» SUPPLIED TEXT:
------------------------------------------------

My parents have been divorced since i was 13. In fact my dad moved out the day after my 13th birthday (i'm 24 now). My dad is someone who.........how can i say this......doesnt like to cook his dinner or do his laundry.........so he keeps tryign to find women to get married to ASAP. Wonders why many say NO. He was engaged to a lady for a period of time, She moved in with him too. Obviously she wasnt happy in the relationship because she put on a lot of weigh from teh time she started dating my dad. I think she stuck around only for his money....my dad has a lot and he drew up a pre-nuptual agreement, basically stating what was his was his and hers was hers---she didnt want that--she wanted the house, all it's contents and half of everything else including his bank accounts. So my dad told her NO, and she got out. We had warned him of this as this woman has a reputation in our home town for this.

------------------------------------------------

» MATERIAL:
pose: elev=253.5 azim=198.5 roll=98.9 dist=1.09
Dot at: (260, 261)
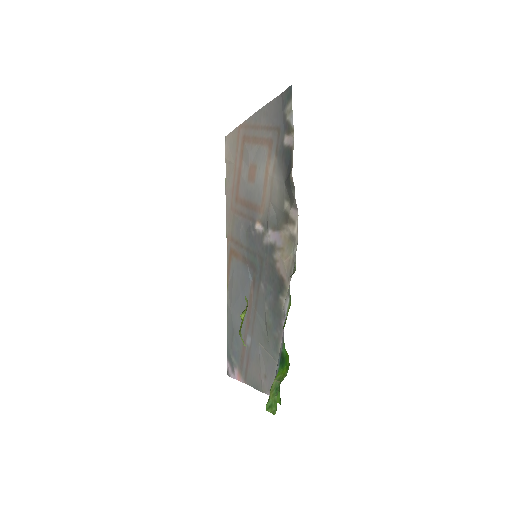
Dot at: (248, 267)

------------------------------------------------

Resume the post about the writer's divorced father and his search for a new wife, starting right after its final sentence.

» OUTPUT OF THE EXERCISE:
Then enters the next fiance. Got married 6 months after they met. Again another lady who was known in that area for marrying men for their money, later divorcing them and takign whatever she could get. They both sold their houses and built one together. Before the house was even finished, and before they had even been married a year, they were divorced. Thus enters the next fiance..........this woman is from my parents hometown who has had a reputation over the last 40 years, to be a slut, sleepign her way to to the top in the city council, has been married 5 times(for money as well), and while married to her second hubby even got pregnant by her 3rd cousin, whcih cant be denied because her son looks like a clone of his father. As soon as my dad sells the current house he built with his last wife, he is flying to vegas to marry this slut(sorry but she is NO LADY) and is buying a house in their hometown. EVERYONE has asked my dad WHY?!?! WHY?!?!? that woman?!!? He says he's getting married because he doenst like to cook his dinner or do his laundry. I think we can all agree that a maid would be cheaper than getting married again.......this lady is no house wife, and will fool around again. Since the divorce i have not supported my father in any of his choices for companionship. I didnt attend his last wedding, because i didnt feel right about it, and only attended the reception for half an hour. My sister and I both are opposed to this next one, as well as everyone else in the family, which is why they are flying to vegas to get married. My dad has even told us (my sister and myself) we dont have to worry about comign to any wedding.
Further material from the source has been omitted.